Robust Symbol Detection Based on Quaternion Neural Networks in Wireless Polarization-Shift-Keying Communications

IEEE Trans Neural Netw Learn Syst. 2023 Jul 11:PP. doi: 10.1109/TNNLS.2023.3291702. Online ahead of print.

Abstract

Quaternion neural networks (QNNs) form a class of neural networks constructed with quaternion numbers. They are suitable for processing 3-D features with fewer trainable free parameters than real-valued neural networks (RVNNs). This article proposes symbol detection in wireless polarization-shift-keying (PolSK) communications by employing QNNs. We demonstrate that quaternion plays a crucial role in the symbol detection of PolSK signals. Existing artificial-intelligence communication studies mainly focus on RVNN-based symbol detection in digital modulations having constellations in complex plane.
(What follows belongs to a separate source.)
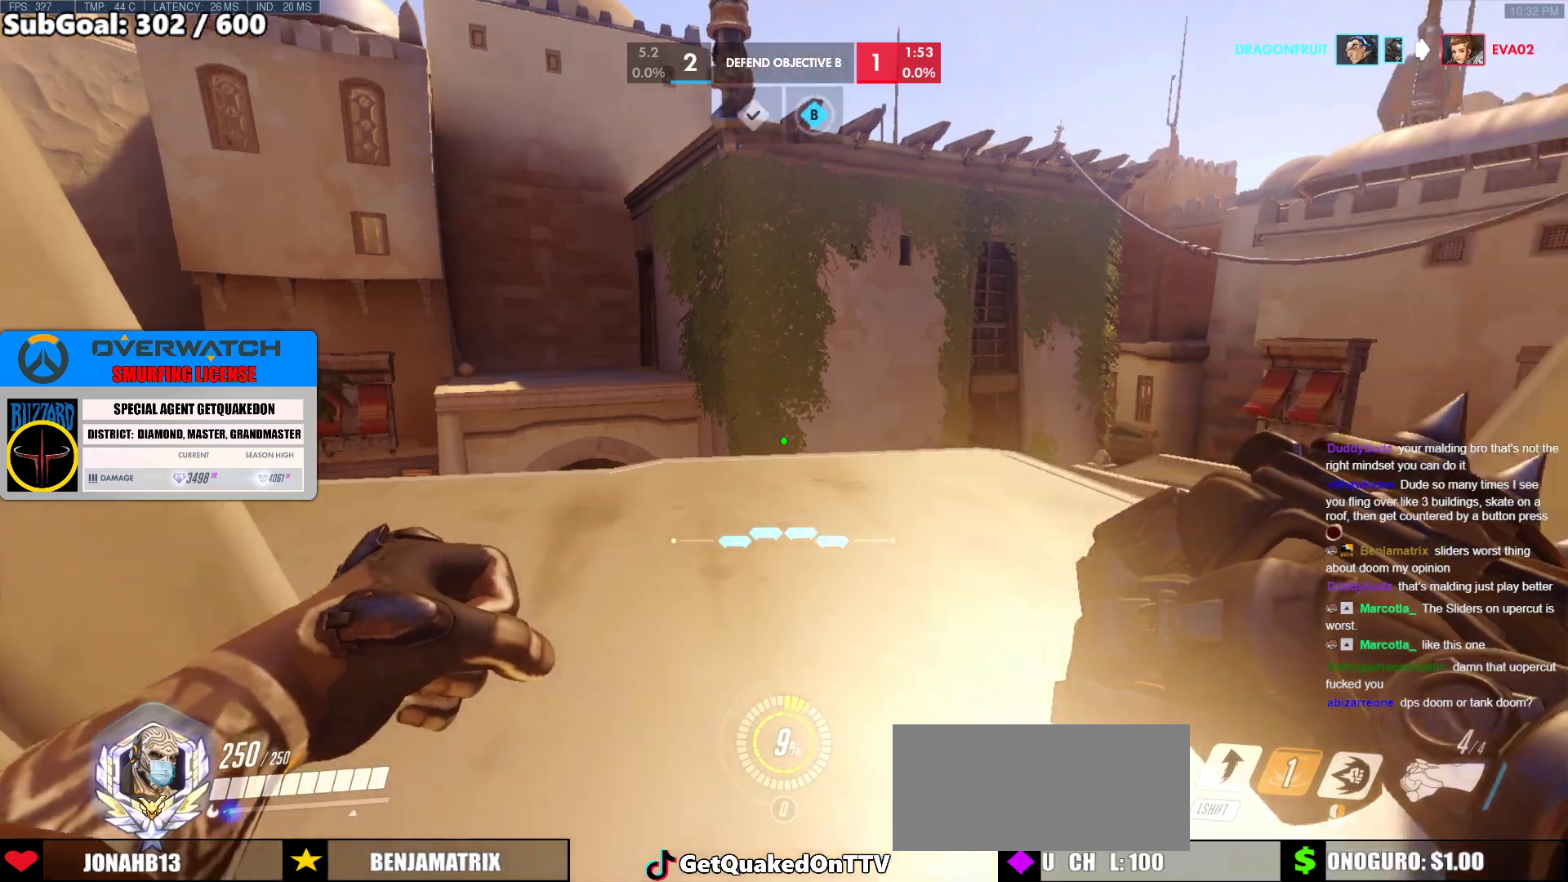
{"keys": ["ctrl"], "mouse": [], "events": []}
However, in PolSK, information symbols are represented as the state of polarization, which can be mapped on the Poincare sphere and thus its symbols have a 3-D data structure. Quaternion algebra offers a unified representation to process 3-D data with rotational invariance and, therefore, it keeps the internal relationship among three components of a PolSK symbol. Hence, we can expect that QNNs learn the distribution of received symbols on the Poincare sphere with higher consistency to detect the transmitted symbols more efficiently than RVNNs. We compare PolSK symbol detection accuracy of two types of QNNs, RVNN, existing methods such as least-square and minimum-mean-square-error channel estimations, as well as detection knowing perfect channel state information (CSI). Simulation results including symbol error rate show that the proposed QNNs outperform the existing estimation methods and that they reach better results with two to three times fewer free parameters than the RVNN. We find that QNN processing will bring practical use of PolSK communications.